Dataset content:
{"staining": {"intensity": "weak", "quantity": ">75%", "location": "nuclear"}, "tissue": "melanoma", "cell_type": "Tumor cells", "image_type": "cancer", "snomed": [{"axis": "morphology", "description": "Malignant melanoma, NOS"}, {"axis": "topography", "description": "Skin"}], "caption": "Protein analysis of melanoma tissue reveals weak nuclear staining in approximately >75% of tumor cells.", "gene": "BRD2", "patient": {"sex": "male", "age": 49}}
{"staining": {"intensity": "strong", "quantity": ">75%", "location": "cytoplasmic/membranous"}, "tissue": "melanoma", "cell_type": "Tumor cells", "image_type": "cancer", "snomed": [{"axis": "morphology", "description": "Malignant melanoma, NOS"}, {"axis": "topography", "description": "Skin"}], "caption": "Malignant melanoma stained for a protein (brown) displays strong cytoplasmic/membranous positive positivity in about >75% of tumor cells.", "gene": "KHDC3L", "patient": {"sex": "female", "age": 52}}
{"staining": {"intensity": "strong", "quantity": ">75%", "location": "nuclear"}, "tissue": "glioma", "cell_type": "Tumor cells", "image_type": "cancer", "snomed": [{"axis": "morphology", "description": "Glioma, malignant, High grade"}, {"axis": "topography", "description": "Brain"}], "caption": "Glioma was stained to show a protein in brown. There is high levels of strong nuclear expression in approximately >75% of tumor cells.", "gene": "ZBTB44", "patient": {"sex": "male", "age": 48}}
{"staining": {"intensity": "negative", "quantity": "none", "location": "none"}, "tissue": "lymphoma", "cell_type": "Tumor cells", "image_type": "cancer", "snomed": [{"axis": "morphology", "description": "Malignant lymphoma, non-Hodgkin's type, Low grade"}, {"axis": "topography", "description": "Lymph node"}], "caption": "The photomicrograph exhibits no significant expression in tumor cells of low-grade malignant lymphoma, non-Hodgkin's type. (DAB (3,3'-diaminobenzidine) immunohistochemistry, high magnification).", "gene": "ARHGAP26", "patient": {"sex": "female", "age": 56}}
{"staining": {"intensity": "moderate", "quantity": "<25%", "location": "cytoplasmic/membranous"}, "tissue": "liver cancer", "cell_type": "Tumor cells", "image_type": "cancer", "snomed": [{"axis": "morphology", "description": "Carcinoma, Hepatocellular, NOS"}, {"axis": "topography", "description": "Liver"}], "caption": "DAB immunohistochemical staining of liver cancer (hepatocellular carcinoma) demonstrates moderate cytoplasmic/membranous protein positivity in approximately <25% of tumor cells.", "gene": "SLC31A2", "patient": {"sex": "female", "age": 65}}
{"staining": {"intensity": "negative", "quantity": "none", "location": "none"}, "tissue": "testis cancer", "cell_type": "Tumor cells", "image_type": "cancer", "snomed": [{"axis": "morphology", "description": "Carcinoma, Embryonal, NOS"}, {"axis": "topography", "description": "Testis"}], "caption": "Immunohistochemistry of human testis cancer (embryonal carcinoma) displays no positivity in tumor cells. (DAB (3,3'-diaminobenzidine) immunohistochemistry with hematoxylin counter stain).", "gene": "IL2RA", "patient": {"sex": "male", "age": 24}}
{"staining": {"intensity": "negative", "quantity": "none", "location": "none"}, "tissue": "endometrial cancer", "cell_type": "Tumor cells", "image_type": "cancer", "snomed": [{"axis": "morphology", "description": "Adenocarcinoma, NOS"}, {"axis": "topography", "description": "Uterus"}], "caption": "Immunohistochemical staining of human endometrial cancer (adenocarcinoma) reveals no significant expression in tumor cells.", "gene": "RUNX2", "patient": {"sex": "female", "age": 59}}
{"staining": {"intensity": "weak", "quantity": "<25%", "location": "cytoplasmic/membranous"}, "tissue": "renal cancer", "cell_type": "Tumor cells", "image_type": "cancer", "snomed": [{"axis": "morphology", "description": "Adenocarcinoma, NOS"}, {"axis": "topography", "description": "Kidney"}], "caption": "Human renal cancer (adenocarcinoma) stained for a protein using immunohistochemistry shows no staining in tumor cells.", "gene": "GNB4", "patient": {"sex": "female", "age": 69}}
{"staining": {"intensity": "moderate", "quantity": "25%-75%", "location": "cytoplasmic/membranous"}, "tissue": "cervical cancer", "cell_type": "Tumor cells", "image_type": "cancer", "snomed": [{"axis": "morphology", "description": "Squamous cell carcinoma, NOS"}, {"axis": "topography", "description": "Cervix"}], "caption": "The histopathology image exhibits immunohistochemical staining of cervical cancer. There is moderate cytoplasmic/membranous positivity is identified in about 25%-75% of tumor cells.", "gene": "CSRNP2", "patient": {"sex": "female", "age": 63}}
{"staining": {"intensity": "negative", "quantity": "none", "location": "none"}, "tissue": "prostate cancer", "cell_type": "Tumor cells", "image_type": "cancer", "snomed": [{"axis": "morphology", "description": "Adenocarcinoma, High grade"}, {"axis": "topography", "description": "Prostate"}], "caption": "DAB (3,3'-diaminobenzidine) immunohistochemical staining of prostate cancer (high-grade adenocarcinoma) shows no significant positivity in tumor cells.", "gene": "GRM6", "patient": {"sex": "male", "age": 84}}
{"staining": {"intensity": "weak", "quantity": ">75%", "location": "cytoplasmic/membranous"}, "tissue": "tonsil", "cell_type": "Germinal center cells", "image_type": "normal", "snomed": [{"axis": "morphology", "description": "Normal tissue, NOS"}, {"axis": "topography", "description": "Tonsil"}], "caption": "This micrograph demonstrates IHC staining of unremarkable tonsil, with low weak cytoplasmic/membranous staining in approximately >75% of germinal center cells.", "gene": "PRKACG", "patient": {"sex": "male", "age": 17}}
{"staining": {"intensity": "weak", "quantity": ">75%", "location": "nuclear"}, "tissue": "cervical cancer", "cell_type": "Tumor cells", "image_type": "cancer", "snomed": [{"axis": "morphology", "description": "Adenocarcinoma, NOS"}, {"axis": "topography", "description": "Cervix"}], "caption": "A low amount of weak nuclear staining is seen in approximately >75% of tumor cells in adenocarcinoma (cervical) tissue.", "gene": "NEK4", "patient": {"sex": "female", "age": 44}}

Prompt:
What is wanted is every line above, written out exactly.

Worked solution:
{"staining": {"intensity": "weak", "quantity": ">75%", "location": "nuclear"}, "tissue": "melanoma", "cell_type": "Tumor cells", "image_type": "cancer", "snomed": [{"axis": "morphology", "description": "Malignant melanoma, NOS"}, {"axis": "topography", "description": "Skin"}], "caption": "Protein analysis of melanoma tissue reveals weak nuclear staining in approximately >75% of tumor cells.", "gene": "BRD2", "patient": {"sex": "male", "age": 49}}
{"staining": {"intensity": "strong", "quantity": ">75%", "location": "cytoplasmic/membranous"}, "tissue": "melanoma", "cell_type": "Tumor cells", "image_type": "cancer", "snomed": [{"axis": "morphology", "description": "Malignant melanoma, NOS"}, {"axis": "topography", "description": "Skin"}], "caption": "Malignant melanoma stained for a protein (brown) displays strong cytoplasmic/membranous positive positivity in about >75% of tumor cells.", "gene": "KHDC3L", "patient": {"sex": "female", "age": 52}}
{"staining": {"intensity": "strong", "quantity": ">75%", "location": "nuclear"}, "tissue": "glioma", "cell_type": "Tumor cells", "image_type": "cancer", "snomed": [{"axis": "morphology", "description": "Glioma, malignant, High grade"}, {"axis": "topography", "description": "Brain"}], "caption": "Glioma was stained to show a protein in brown. There is high levels of strong nuclear expression in approximately >75% of tumor cells.", "gene": "ZBTB44", "patient": {"sex": "male", "age": 48}}
{"staining": {"intensity": "negative", "quantity": "none", "location": "none"}, "tissue": "lymphoma", "cell_type": "Tumor cells", "image_type": "cancer", "snomed": [{"axis": "morphology", "description": "Malignant lymphoma, non-Hodgkin's type, Low grade"}, {"axis": "topography", "description": "Lymph node"}], "caption": "The photomicrograph exhibits no significant expression in tumor cells of low-grade malignant lymphoma, non-Hodgkin's type. (DAB (3,3'-diaminobenzidine) immunohistochemistry, high magnification).", "gene": "ARHGAP26", "patient": {"sex": "female", "age": 56}}
{"staining": {"intensity": "moderate", "quantity": "<25%", "location": "cytoplasmic/membranous"}, "tissue": "liver cancer", "cell_type": "Tumor cells", "image_type": "cancer", "snomed": [{"axis": "morphology", "description": "Carcinoma, Hepatocellular, NOS"}, {"axis": "topography", "description": "Liver"}], "caption": "DAB immunohistochemical staining of liver cancer (hepatocellular carcinoma) demonstrates moderate cytoplasmic/membranous protein positivity in approximately <25% of tumor cells.", "gene": "SLC31A2", "patient": {"sex": "female", "age": 65}}
{"staining": {"intensity": "negative", "quantity": "none", "location": "none"}, "tissue": "testis cancer", "cell_type": "Tumor cells", "image_type": "cancer", "snomed": [{"axis": "morphology", "description": "Carcinoma, Embryonal, NOS"}, {"axis": "topography", "description": "Testis"}], "caption": "Immunohistochemistry of human testis cancer (embryonal carcinoma) displays no positivity in tumor cells. (DAB (3,3'-diaminobenzidine) immunohistochemistry with hematoxylin counter stain).", "gene": "IL2RA", "patient": {"sex": "male", "age": 24}}
{"staining": {"intensity": "negative", "quantity": "none", "location": "none"}, "tissue": "endometrial cancer", "cell_type": "Tumor cells", "image_type": "cancer", "snomed": [{"axis": "morphology", "description": "Adenocarcinoma, NOS"}, {"axis": "topography", "description": "Uterus"}], "caption": "Immunohistochemical staining of human endometrial cancer (adenocarcinoma) reveals no significant expression in tumor cells.", "gene": "RUNX2", "patient": {"sex": "female", "age": 59}}
{"staining": {"intensity": "weak", "quantity": "<25%", "location": "cytoplasmic/membranous"}, "tissue": "renal cancer", "cell_type": "Tumor cells", "image_type": "cancer", "snomed": [{"axis": "morphology", "description": "Adenocarcinoma, NOS"}, {"axis": "topography", "description": "Kidney"}], "caption": "Human renal cancer (adenocarcinoma) stained for a protein using immunohistochemistry shows no staining in tumor cells.", "gene": "GNB4", "patient": {"sex": "female", "age": 69}}
{"staining": {"intensity": "moderate", "quantity": "25%-75%", "location": "cytoplasmic/membranous"}, "tissue": "cervical cancer", "cell_type": "Tumor cells", "image_type": "cancer", "snomed": [{"axis": "morphology", "description": "Squamous cell carcinoma, NOS"}, {"axis": "topography", "description": "Cervix"}], "caption": "The histopathology image exhibits immunohistochemical staining of cervical cancer. There is moderate cytoplasmic/membranous positivity is identified in about 25%-75% of tumor cells.", "gene": "CSRNP2", "patient": {"sex": "female", "age": 63}}
{"staining": {"intensity": "negative", "quantity": "none", "location": "none"}, "tissue": "prostate cancer", "cell_type": "Tumor cells", "image_type": "cancer", "snomed": [{"axis": "morphology", "description": "Adenocarcinoma, High grade"}, {"axis": "topography", "description": "Prostate"}], "caption": "DAB (3,3'-diaminobenzidine) immunohistochemical staining of prostate cancer (high-grade adenocarcinoma) shows no significant positivity in tumor cells.", "gene": "GRM6", "patient": {"sex": "male", "age": 84}}
{"staining": {"intensity": "weak", "quantity": ">75%", "location": "cytoplasmic/membranous"}, "tissue": "tonsil", "cell_type": "Germinal center cells", "image_type": "normal", "snomed": [{"axis": "morphology", "description": "Normal tissue, NOS"}, {"axis": "topography", "description": "Tonsil"}], "caption": "This micrograph demonstrates IHC staining of unremarkable tonsil, with low weak cytoplasmic/membranous staining in approximately >75% of germinal center cells.", "gene": "PRKACG", "patient": {"sex": "male", "age": 17}}
{"staining": {"intensity": "weak", "quantity": ">75%", "location": "nuclear"}, "tissue": "cervical cancer", "cell_type": "Tumor cells", "image_type": "cancer", "snomed": [{"axis": "morphology", "description": "Adenocarcinoma, NOS"}, {"axis": "topography", "description": "Cervix"}], "caption": "A low amount of weak nuclear staining is seen in approximately >75% of tumor cells in adenocarcinoma (cervical) tissue.", "gene": "NEK4", "patient": {"sex": "female", "age": 44}}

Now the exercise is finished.